# Not really... Freshwater but 1000g +



## malawi_luver (May 5, 2004)

It's a massive salt build though... Still ongoing so check it out.

http://reefcentral.com/forums/showthrea ... genumber=1

Have fun


----------



## bigcatsrus (Apr 15, 2009)

Thats one heck of a build. I'm intrigued to see the finished product.


----------



## vaypourus (May 20, 2008)

Cool build. At that thickness, his acrylic is bulletproof. Quite literally.


----------



## ridley25 (Jan 5, 2008)

Wow. I know nothing about marine tanks but I think NASA used less equipment to get to the moon.

But you have to admire a guy willing to spend that much time and baht...


----------



## vaypourus (May 20, 2008)

I wish I had that much baht...... :lol:


----------



## madjecks (Jun 8, 2009)

That is awesome... Can't wait til its done

Also want to know what a build of this magnitude costs, anyone have any ideas?


----------



## klc9100 (Apr 14, 2009)

madjecks said:


> That is awesome... Can't wait til its done
> 
> Also want to know what a build of this magnitude costs, anyone have any ideas?


i was wondering the same thing. i bet the tank alone was 10k. add in all that equipment, then stock it -  there is no telling.


----------



## BPDuncan (Mar 20, 2009)

How the heck does a "Fruit Importer" have this much bank? I am sensing these are our stolen credit cards at work. Also wonder what happens when Bangkok has it's next earthquake.


----------



## vaypourus (May 20, 2008)

BPDuncan said:


> How the heck does a "Fruit Importer" have this much bank? I am sensing these are our stolen credit cards at work.

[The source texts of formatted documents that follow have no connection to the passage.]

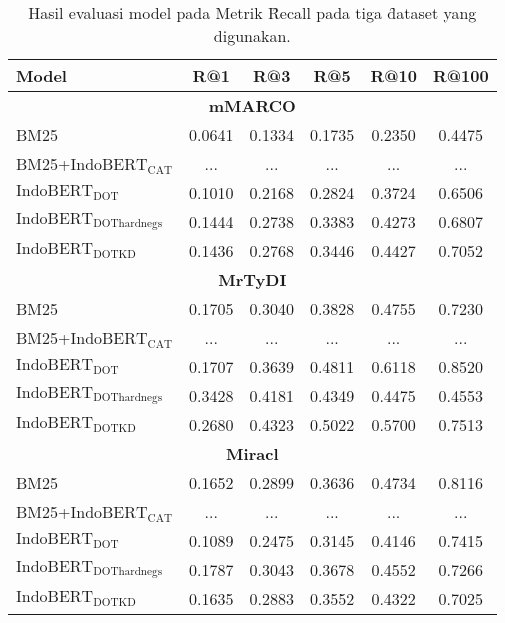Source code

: \newpage

\begin{table}
    \centering
    \caption{Hasil evaluasi model pada Metrik \f{Recall} pada tiga \f{dataset} yang digunakan.}
    \label{tab:evalrecall}
    \begin{tabular}{lccccc}
        \hline
        Model & R@1 & R@3 & R@5 & R@10 & R@100 \\ 
        \hline
        \multicolumn{6}{c}{\textbf{mMARCO}} \\
        BM25 & 0.0641 & 0.1334 & 0.1735 & 0.2350 & 0.4475 \\
        BM25+$\text{IndoBERT}_{\text{CAT}}$  & ... & ... & ... & ... & ... \\
        $\text{IndoBERT}_{\text{DOT}}$ & 0.1010 & 0.2168 & 0.2824 & 0.3724 & 0.6506 \\
        $\text{IndoBERT}_{\text{DOThardnegs}} $ & 0.1444 & 0.2738 & 0.3383 & 0.4273 & 0.6807 \\
        $\text{IndoBERT}_{\text{DOTKD}}$ & 0.1436 & 0.2768 & 0.3446 & 0.4427 & 0.7052 \\
        \hline
        \multicolumn{6}{c}{\textbf{MrTyDI}} \\
        BM25 & 0.1705 & 0.3040 & 0.3828 & 0.4755 & 0.7230 \\
        BM25+$\text{IndoBERT}_{\text{CAT}}$  & ... & ... & ... & ... & ... \\
        $\text{IndoBERT}_{\text{DOT}}$ & 0.1707 & 0.3639 & 0.4811 & 0.6118 & 0.8520 \\
        $\text{IndoBERT}_{\text{DOThardnegs}} $ & 0.3428 & 0.4181 & 0.4349 & 0.4475 & 0.4553 \\
        $\text{IndoBERT}_{\text{DOTKD}}$ & 0.2680 & 0.4323 & 0.5022 & 0.5700 & 0.7513 \\
        \hline
        \multicolumn{6}{c}{\textbf{Miracl}} \\
        BM25 & 0.1652 & 0.2899 & 0.3636 & 0.4734 & 0.8116 \\
        BM25+$\text{IndoBERT}_{\text{CAT}}$  & ... & ... & ... & ... & ... \\
        $\text{IndoBERT}_{\text{DOT}}$ & 0.1089 & 0.2475 & 0.3145 & 0.4146 & 0.7415 \\
        $\text{IndoBERT}_{\text{DOThardnegs}} $ & 0.1787 & 0.3043 & 0.3678 & 0.4552 & 0.7266 \\
        $\text{IndoBERT}_{\text{DOTKD}}$ & 0.1635 & 0.2883 & 0.3552 & 0.4322 & 0.7025 \\
        \hline
        
        \end{tabular}
        
\end{table}


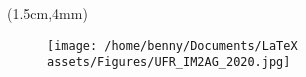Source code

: \documentclass[a4paper, 10pt, twoside]{article}
\begin{document}
  \begin{textblock*}{3cm}(1.5cm,4mm)
    \begin{figure}[h]
      \texttt{[image: /home/benny/Documents/LaTeX assets/Figures/UFR\_IM2AG\_2020.jpg]}\\[.1cm] %
    \end{figure}
  \end{textblock*}

\end{document}
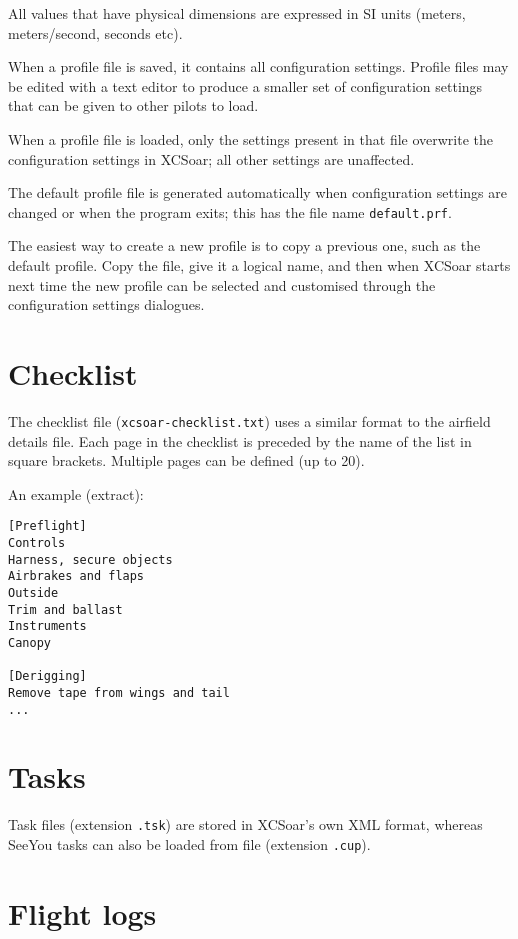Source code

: All values that have physical dimensions are expressed in SI units
(meters, meters/second, seconds etc).

When a profile file is saved, it contains all configuration settings.
Profile files may be edited with a text editor to produce a smaller
set of configuration settings that can be given to other pilots to
load.  

When a profile file is loaded, only the settings present in that file
overwrite the configuration settings in XCSoar; all other settings are
unaffected.

The default profile file is generated automatically when configuration
settings are changed or when the program exits; this has the
file name \verb|default.prf|.

The easiest way to create a new profile is to copy a previous one,
such as the default profile.  Copy the file, give it a logical name,
and then when XCSoar starts next time the new profile can be selected
and customised through the configuration settings dialogues.


\section{Checklist}\label{sec:checklist-file}

The checklist file (\verb|xcsoar-checklist.txt|) uses a similar format to
the airfield details file.  Each page in the checklist is preceded by
the name of the list in square brackets.  Multiple pages can be
defined (up to 20).

An example (extract):
\begin{verbatim}
[Preflight]
Controls
Harness, secure objects
Airbrakes and flaps
Outside
Trim and ballast
Instruments
Canopy

[Derigging]
Remove tape from wings and tail
...
\end{verbatim}

\section{Tasks}

Task files (extension \verb|.tsk|) are stored in XCSoar's own XML format,
whereas SeeYou tasks can also be loaded from file (extension \verb|.cup|).

\section{Flight logs} \label{sec:logfiles}

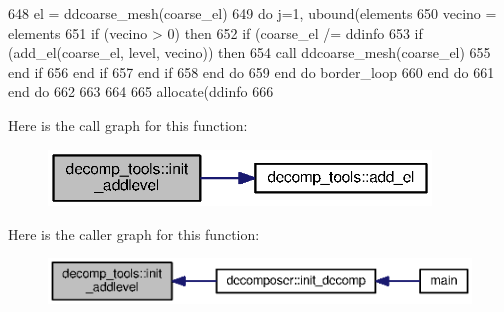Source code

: \begin{DoxyCode}
648                           el = ddcoarse_mesh(coarse\_el)%
649                           \textcolor{keywordflow}{do} j=1, ubound(elements%
650                             vecino = elements%
651                             \textcolor{keywordflow}{if} (vecino > 0) \textcolor{keywordflow}{then}
652                               \textcolor{keywordflow}{if} (coarse\_el /= ddinfo%
653                                 \textcolor{keywordflow}{if} (add\_el(coarse\_el, level, vecino)) \textcolor{keywordflow}{then}
654                                   \textcolor{keyword}{call }ddcoarse_mesh(coarse\_el)%
655 \textcolor{keywordflow}{                                end if}
656 \textcolor{keywordflow}{                              end if}
657 \textcolor{keywordflow}{                            end if}
658 \textcolor{keywordflow}{                          end do} 
659 \textcolor{keywordflow}{          end do} border\_loop
660 \textcolor{keywordflow}{        end do}
661 \textcolor{keywordflow}{      end do}
662       
663  
664  
665       \textcolor{keyword}{allocate}(ddinfo%
666 
\end{DoxyCode}


Here is the call graph for this function\+:\nopagebreak
\begin{figure}[H]
\begin{center}
\leavevmode
\includegraphics[width=288pt]{namespacedecomp__tools_a41644413ba4175d7d78e741e2f367bc2_cgraph}
\end{center}
\end{figure}




Here is the caller graph for this function\+:\nopagebreak
\begin{figure}[H]
\begin{center}
\leavevmode
\includegraphics[width=350pt]{namespacedecomp__tools_a41644413ba4175d7d78e741e2f367bc2_icgraph}
\end{center}
\end{figure}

Fruit and vegetables have become big business with the whole eating well thing spawned in the US.



BPDuncan said:


> Also wonder what happens when Bangkok has it's next earthquake.


It is an acrylic tank. It will just bounce around on the floor. It will be a south asia fish amusement ride :lol:


----------



## Stiletto (May 17, 2009)

Very cool. Thanks for posting this. :thumb: 
Cant wait to see how it turns out. I would love to take on a project like that.


----------



## malawi_luver (May 5, 2004)

Stiletto said:


> Very cool. Thanks for posting this. :thumb:
> Cant wait to see how it turns out. I would love to take on a project like that.


You're very welcome


----------



## Sean117Ply (Oct 18, 2006)

Oh I have seen that first one, the FW one on Youtube its awesome, he keeps angels. I'll try find the link!


----------